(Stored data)
= = = =

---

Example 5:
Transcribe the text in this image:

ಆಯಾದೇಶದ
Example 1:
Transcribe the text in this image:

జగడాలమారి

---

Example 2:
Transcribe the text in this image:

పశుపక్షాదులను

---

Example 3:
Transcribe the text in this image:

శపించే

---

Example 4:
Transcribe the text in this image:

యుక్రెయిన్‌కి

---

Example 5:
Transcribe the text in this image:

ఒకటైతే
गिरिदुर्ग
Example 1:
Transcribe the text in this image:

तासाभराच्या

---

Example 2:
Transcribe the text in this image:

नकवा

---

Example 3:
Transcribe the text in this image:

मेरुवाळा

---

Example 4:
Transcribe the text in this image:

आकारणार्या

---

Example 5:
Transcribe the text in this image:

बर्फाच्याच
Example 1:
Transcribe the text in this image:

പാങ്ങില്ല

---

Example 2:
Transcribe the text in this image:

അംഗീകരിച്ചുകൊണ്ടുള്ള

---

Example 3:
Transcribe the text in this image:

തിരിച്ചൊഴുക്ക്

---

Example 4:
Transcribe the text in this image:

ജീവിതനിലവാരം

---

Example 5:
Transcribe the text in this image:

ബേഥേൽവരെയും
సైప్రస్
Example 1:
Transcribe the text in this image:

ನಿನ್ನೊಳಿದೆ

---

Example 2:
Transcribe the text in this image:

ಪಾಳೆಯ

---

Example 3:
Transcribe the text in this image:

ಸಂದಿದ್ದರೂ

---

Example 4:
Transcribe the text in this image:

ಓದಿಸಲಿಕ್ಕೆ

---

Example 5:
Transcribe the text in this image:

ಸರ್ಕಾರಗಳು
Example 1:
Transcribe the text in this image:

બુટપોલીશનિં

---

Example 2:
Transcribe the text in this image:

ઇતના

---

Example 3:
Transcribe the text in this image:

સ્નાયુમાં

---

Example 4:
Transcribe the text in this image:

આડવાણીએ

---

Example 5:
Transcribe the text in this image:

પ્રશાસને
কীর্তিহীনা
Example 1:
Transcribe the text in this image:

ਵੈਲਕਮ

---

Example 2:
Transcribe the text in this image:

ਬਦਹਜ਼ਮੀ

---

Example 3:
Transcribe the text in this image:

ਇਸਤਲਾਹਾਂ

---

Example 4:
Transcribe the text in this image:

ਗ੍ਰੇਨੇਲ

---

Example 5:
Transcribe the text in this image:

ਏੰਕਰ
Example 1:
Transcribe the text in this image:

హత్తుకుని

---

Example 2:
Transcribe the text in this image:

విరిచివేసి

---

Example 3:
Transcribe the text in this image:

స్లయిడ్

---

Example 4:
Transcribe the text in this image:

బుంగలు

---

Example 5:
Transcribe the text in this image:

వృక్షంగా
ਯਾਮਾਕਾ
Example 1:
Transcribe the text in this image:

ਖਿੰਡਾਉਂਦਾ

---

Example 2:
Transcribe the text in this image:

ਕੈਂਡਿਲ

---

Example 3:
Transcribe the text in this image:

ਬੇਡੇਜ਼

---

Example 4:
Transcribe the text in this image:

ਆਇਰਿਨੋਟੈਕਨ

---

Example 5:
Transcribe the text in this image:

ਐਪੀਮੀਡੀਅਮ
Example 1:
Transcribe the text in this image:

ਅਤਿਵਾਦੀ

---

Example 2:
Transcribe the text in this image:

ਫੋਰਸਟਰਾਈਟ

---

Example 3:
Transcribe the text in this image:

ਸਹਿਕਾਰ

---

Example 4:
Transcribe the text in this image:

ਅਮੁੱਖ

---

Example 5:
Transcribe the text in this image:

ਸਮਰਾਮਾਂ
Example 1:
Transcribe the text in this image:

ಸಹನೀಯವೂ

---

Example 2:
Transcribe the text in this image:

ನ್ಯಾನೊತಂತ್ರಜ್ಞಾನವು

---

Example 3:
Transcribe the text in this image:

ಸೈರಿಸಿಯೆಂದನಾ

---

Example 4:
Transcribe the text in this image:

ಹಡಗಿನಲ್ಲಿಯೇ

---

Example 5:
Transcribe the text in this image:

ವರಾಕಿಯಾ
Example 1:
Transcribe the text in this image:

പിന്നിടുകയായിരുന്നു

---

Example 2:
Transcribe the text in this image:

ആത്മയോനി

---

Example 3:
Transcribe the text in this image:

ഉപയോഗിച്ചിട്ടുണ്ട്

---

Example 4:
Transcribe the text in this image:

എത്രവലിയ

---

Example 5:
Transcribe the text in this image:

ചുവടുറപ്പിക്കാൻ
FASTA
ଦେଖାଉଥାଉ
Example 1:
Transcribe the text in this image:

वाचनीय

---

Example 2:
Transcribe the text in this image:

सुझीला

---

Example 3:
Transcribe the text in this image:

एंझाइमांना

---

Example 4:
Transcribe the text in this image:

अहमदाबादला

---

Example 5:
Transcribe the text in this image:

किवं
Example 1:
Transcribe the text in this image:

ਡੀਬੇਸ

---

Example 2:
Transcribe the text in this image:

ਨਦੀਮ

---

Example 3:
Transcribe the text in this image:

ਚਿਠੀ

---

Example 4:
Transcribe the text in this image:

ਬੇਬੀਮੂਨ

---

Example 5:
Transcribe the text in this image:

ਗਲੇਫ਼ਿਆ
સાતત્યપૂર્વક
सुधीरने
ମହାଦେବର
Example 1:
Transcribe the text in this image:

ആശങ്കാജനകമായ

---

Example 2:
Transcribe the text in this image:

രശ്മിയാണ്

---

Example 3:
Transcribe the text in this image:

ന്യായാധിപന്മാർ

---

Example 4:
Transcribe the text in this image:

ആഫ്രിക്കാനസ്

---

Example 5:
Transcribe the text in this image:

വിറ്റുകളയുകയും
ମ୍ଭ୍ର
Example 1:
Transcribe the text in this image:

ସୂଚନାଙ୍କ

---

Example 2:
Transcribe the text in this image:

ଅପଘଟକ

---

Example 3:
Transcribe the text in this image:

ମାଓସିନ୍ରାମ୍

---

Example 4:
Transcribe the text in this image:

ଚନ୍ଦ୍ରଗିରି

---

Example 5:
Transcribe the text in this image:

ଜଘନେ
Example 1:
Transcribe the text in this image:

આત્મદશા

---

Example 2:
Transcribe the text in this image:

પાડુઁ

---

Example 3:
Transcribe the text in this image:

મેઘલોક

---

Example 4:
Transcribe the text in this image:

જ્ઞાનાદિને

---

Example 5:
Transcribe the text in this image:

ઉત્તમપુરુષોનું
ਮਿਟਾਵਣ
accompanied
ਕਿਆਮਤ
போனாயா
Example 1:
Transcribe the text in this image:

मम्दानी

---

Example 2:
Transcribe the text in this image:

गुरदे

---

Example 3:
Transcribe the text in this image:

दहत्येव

= = = =

PROBLEM DESCRIPTION
Every entry must be duplicated exactly as it was written.

RESPONSE AREA
---

Example 5:
Transcribe the text in this image:

ಆಯಾದೇಶದ
Example 1:
Transcribe the text in this image:

జగడాలమారి

---

Example 2:
Transcribe the text in this image:

పశుపక్షాదులను

---

Example 3:
Transcribe the text in this image:

శపించే

---

Example 4:
Transcribe the text in this image:

యుక్రెయిన్‌కి

---

Example 5:
Transcribe the text in this image:

ఒకటైతే
गिरिदुर्ग
Example 1:
Transcribe the text in this image:

तासाभराच्या

---

Example 2:
Transcribe the text in this image:

नकवा

---

Example 3:
Transcribe the text in this image:

मेरुवाळा

---

Example 4:
Transcribe the text in this image:

आकारणार्या

---

Example 5:
Transcribe the text in this image:

बर्फाच्याच
Example 1:
Transcribe the text in this image:

പാങ്ങില്ല

---

Example 2:
Transcribe the text in this image:

അംഗീകരിച്ചുകൊണ്ടുള്ള

---

Example 3:
Transcribe the text in this image:

തിരിച്ചൊഴുക്ക്

---

Example 4:
Transcribe the text in this image:

ജീവിതനിലവാരം

---

Example 5:
Transcribe the text in this image:

ബേഥേൽവരെയും
సైప్రస్
Example 1:
Transcribe the text in this image:

ನಿನ್ನೊಳಿದೆ

---

Example 2:
Transcribe the text in this image:

ಪಾಳೆಯ

---

Example 3:
Transcribe the text in this image:

ಸಂದಿದ್ದರೂ

---

Example 4:
Transcribe the text in this image:

ಓದಿಸಲಿಕ್ಕೆ

---

Example 5:
Transcribe the text in this image:

ಸರ್ಕಾರಗಳು
Example 1:
Transcribe the text in this image:

બુટપોલીશનિં

---

Example 2:
Transcribe the text in this image:

ઇતના

---

Example 3:
Transcribe the text in this image:

સ્નાયુમાં

---

Example 4:
Transcribe the text in this image:

આડવાણીએ

---

Example 5:
Transcribe the text in this image:

પ્રશાસને
কীর্তিহীনা
Example 1:
Transcribe the text in this image:

ਵੈਲਕਮ

---

Example 2:
Transcribe the text in this image:

ਬਦਹਜ਼ਮੀ

---

Example 3:
Transcribe the text in this image:

ਇਸਤਲਾਹਾਂ

---

Example 4:
Transcribe the text in this image:

ਗ੍ਰੇਨੇਲ

---

Example 5:
Transcribe the text in this image:

ਏੰਕਰ
Example 1:
Transcribe the text in this image:

హత్తుకుని

---

Example 2:
Transcribe the text in this image:

విరిచివేసి

---

Example 3:
Transcribe the text in this image:

స్లయిడ్

---

Example 4:
Transcribe the text in this image:

బుంగలు

---

Example 5:
Transcribe the text in this image:

వృక్షంగా
ਯਾਮਾਕਾ
Example 1:
Transcribe the text in this image:

ਖਿੰਡਾਉਂਦਾ

---

Example 2:
Transcribe the text in this image:

ਕੈਂਡਿਲ

---

Example 3:
Transcribe the text in this image:

ਬੇਡੇਜ਼

---

Example 4:
Transcribe the text in this image:

ਆਇਰਿਨੋਟੈਕਨ

---

Example 5:
Transcribe the text in this image:

ਐਪੀਮੀਡੀਅਮ
Example 1:
Transcribe the text in this image:

ਅਤਿਵਾਦੀ

---

Example 2:
Transcribe the text in this image:

ਫੋਰਸਟਰਾਈਟ

---

Example 3:
Transcribe the text in this image:

ਸਹਿਕਾਰ

---

Example 4:
Transcribe the text in this image:

ਅਮੁੱਖ

---

Example 5:
Transcribe the text in this image:

ਸਮਰਾਮਾਂ
Example 1:
Transcribe the text in this image:

ಸಹನೀಯವೂ

---

Example 2:
Transcribe the text in this image:

ನ್ಯಾನೊತಂತ್ರಜ್ಞಾನವು

---

Example 3:
Transcribe the text in this image:

ಸೈರಿಸಿಯೆಂದನಾ

---

Example 4:
Transcribe the text in this image:

ಹಡಗಿನಲ್ಲಿಯೇ

---

Example 5:
Transcribe the text in this image:

ವರಾಕಿಯಾ
Example 1:
Transcribe the text in this image:

പിന്നിടുകയായിരുന്നു

---

Example 2:
Transcribe the text in this image:

ആത്മയോനി

---

Example 3:
Transcribe the text in this image:

ഉപയോഗിച്ചിട്ടുണ്ട്

---

Example 4:
Transcribe the text in this image:

എത്രവലിയ

---

Example 5:
Transcribe the text in this image:

ചുവടുറപ്പിക്കാൻ
FASTA
ଦେଖାଉଥାଉ
Example 1:
Transcribe the text in this image:

वाचनीय

---

Example 2:
Transcribe the text in this image:

सुझीला

---

Example 3:
Transcribe the text in this image:

एंझाइमांना

---

Example 4:
Transcribe the text in this image:

अहमदाबादला

---

Example 5:
Transcribe the text in this image:

किवं
Example 1:
Transcribe the text in this image:

ਡੀਬੇਸ

---

Example 2:
Transcribe the text in this image:

ਨਦੀਮ

---

Example 3:
Transcribe the text in this image:

ਚਿਠੀ

---

Example 4:
Transcribe the text in this image:

ਬੇਬੀਮੂਨ

---

Example 5:
Transcribe the text in this image:

ਗਲੇਫ਼ਿਆ
સાતત્યપૂર્વક
सुधीरने
ମହାଦେବର
Example 1:
Transcribe the text in this image:

ആശങ്കാജനകമായ

---

Example 2:
Transcribe the text in this image:

രശ്മിയാണ്

---

Example 3:
Transcribe the text in this image:

ന്യായാധിപന്മാർ

---

Example 4:
Transcribe the text in this image:

ആഫ്രിക്കാനസ്

---

Example 5:
Transcribe the text in this image:

വിറ്റുകളയുകയും
ମ୍ଭ୍ର
Example 1:
Transcribe the text in this image:

ସୂଚନାଙ୍କ

---

Example 2:
Transcribe the text in this image:

ଅପଘଟକ

---

Example 3:
Transcribe the text in this image:

ମାଓସିନ୍ରାମ୍

---

Example 4:
Transcribe the text in this image:

ଚନ୍ଦ୍ରଗିରି

---

Example 5:
Transcribe the text in this image:

ଜଘନେ
Example 1:
Transcribe the text in this image:

આત્મદશા

---

Example 2:
Transcribe the text in this image:

પાડુઁ

---

Example 3:
Transcribe the text in this image:

મેઘલોક

---

Example 4:
Transcribe the text in this image:

જ્ઞાનાદિને

---

Example 5:
Transcribe the text in this image:

ઉત્તમપુરુષોનું
ਮਿਟਾਵਣ
accompanied
ਕਿਆਮਤ
போனாயா
Example 1:
Transcribe the text in this image:

मम्दानी

---

Example 2:
Transcribe the text in this image:

गुरदे

---

Example 3:
Transcribe the text in this image:

दहत्येव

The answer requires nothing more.